Legal Risk Assessment before Invoking Contractual Relief: Before invoking any contractual relief mechanism, legal teams must conduct thorough assessments of potential consequences. Improperly claiming force majeure or change-in-law relief when contractual language doesn't support such claims can constitute breach of contract, potentially exposing exporters to damages claims and relationship termination.

This assessment should include detailed review of:

  • ⁠ ⁠Specific force majeure language and whether it encompasses economic impacts
  • ⁠ ⁠Change-in-law provisions and their scope regarding economic consequences
  • ⁠ ⁠Any explicit exclusions for "economic hardship" or similar limiting language
  • ⁠ ⁠Applicable case law from similar trade disruption scenarios

You can also refer to this- What to expect from your Force Majeure Clause.

The legal precedents established during COVID-19 contract disputes provide valuable guidance for evaluating the strength of tariff-related contractual claims. Our previous analysis of force majeure drafting during the pandemic offers additional perspective on these assessment frameworks.

Strategic Implications for Indian Export Practice

The current trade environment represents both challenge and opportunity for Indian exporters willing to invest in contractual sophistication.
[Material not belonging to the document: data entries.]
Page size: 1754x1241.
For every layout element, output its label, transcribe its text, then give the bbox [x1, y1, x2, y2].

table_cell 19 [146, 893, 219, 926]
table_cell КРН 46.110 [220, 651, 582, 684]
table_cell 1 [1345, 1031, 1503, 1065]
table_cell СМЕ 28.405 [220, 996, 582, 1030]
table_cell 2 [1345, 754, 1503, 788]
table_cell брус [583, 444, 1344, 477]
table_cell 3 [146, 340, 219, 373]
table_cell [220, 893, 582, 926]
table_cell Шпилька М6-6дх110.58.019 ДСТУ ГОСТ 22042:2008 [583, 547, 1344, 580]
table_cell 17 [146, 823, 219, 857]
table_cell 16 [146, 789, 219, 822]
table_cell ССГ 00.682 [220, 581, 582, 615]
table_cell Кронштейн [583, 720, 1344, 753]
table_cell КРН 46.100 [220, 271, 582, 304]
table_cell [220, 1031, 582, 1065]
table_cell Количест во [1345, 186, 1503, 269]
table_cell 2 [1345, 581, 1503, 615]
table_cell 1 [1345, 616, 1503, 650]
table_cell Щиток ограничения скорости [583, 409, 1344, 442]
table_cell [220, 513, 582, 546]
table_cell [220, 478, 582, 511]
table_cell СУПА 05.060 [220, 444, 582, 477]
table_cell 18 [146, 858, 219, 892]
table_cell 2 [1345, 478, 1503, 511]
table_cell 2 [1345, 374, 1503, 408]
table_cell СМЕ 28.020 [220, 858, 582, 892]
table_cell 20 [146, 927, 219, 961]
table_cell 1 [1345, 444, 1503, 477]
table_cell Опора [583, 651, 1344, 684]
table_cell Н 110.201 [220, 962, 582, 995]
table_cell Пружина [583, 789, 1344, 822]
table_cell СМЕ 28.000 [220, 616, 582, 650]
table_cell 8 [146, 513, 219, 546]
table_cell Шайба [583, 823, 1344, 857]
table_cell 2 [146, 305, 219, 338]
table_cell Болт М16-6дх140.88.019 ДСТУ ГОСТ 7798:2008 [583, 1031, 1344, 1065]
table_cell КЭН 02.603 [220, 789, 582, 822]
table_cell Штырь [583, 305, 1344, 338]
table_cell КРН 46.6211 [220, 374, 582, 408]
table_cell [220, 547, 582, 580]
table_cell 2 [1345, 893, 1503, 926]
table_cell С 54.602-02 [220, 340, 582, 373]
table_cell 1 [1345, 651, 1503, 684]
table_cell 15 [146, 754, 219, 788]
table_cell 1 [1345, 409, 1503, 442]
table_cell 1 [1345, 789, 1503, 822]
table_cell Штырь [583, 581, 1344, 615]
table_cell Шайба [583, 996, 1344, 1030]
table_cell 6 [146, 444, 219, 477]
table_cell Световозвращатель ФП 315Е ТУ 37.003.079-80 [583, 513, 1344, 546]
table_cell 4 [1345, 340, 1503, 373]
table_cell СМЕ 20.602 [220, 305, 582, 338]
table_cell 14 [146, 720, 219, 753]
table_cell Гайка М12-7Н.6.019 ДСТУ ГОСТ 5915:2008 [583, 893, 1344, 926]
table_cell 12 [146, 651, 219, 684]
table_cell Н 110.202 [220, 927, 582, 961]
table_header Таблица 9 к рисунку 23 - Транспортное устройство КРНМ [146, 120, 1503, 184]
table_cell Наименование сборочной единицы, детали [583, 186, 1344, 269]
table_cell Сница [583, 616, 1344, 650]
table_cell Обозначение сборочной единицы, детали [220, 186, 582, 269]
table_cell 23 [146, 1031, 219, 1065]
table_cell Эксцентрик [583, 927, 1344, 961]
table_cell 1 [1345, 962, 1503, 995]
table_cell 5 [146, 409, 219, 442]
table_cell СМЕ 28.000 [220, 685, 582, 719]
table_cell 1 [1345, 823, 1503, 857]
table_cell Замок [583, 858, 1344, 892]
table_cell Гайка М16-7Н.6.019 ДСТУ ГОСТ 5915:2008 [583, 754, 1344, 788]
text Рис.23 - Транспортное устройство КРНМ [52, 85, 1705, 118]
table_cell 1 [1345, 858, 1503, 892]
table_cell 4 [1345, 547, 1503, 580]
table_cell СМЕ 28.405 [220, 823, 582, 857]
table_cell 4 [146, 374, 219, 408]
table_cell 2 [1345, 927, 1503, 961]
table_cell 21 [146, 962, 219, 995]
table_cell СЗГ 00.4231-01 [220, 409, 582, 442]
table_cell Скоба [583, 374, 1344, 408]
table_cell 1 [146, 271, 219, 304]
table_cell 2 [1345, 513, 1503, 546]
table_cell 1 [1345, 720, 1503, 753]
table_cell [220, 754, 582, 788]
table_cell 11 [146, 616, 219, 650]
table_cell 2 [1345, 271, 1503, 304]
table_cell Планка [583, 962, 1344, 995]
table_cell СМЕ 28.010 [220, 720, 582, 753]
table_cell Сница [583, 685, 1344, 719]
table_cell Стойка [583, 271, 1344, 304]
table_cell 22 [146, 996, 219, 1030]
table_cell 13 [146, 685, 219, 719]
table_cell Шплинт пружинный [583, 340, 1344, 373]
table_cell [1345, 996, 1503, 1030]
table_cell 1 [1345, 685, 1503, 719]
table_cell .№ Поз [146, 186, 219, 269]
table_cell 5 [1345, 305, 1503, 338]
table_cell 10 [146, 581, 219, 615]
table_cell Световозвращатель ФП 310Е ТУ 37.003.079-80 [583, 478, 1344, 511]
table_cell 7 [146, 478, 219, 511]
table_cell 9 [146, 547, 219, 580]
Companies that develop robust frameworks for managing trade volatility through contract design will likely emerge with competitive advantages over those that treat such risks as external factors beyond legal management.

This evolution requires legal teams to develop new competencies in trade risk assessment, economic analysis, and strategic commercial planning. The traditional role of legal counsel as contract drafter must expand to include risk strategist and commercial advisor.

Rewriting contracts with resilience as a core principle represents more than defensive positioning. It constitutes strategic repositioning for sustained international competitiveness. Going forward, legal teams must move from reactive redlining to proactive stress testing. A well-structured contract today serves as the best buffer against tomorrow's tariff wave.

The sophistication required for this contractual evolution extends beyond drafting new agreements. Legal teams must also develop expertise in assessing when existing contractual language supports relief claims and when it creates liability exposure. The lessons learned from pandemic-era force majeure disputes provide crucial guidance for navigating similar challenges in the trade context.

The legal profession's response to this challenge will significantly influence Indian exporters' ability to navigate an increasingly complex international commercial environment. Those who embrace contractual innovation as a strategic tool will find themselves better positioned to serve clients facing unprecedented trade volatility.

The content of this article is intended to provide a general guide to the subject matter. Specialist advice should be sought about your specific circumstances.